··· Input material ···

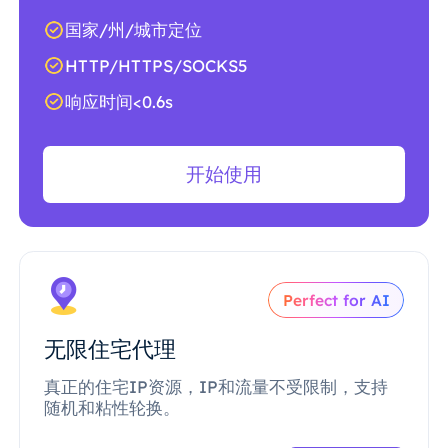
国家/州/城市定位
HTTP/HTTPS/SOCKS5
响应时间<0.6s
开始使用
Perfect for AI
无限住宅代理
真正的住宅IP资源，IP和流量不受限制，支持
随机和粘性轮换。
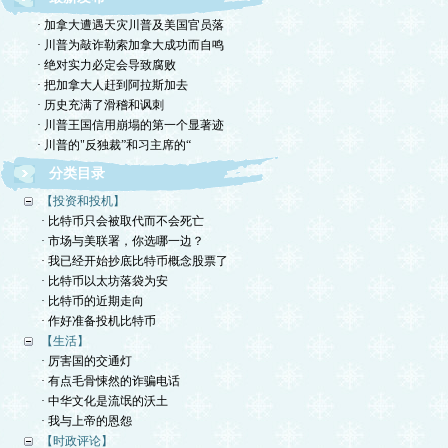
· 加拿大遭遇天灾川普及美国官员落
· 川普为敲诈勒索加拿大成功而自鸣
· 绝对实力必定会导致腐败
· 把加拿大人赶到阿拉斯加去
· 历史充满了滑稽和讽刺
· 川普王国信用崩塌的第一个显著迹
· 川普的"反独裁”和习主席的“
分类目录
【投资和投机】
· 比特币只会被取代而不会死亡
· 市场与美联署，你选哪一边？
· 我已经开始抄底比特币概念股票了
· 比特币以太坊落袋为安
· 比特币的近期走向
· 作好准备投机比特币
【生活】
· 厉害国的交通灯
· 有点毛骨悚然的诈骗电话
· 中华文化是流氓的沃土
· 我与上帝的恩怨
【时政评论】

···
··· Input material ···

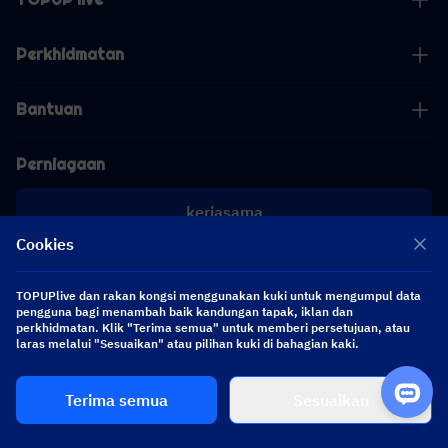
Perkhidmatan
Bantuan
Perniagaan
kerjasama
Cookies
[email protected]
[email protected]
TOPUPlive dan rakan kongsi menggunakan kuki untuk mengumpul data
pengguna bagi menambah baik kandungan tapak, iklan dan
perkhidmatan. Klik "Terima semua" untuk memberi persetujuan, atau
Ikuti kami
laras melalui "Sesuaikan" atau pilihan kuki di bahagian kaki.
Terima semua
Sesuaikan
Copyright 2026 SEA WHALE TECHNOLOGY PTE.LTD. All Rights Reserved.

···

» Task directions:
List each line of the entries above that contains the word "kuki", treating uppercase and lowercase as different.

» Task solution:
TOPUPlive dan rakan kongsi menggunakan kuki untuk mengumpul data
laras melalui "Sesuaikan" atau pilihan kuki di bahagian kaki.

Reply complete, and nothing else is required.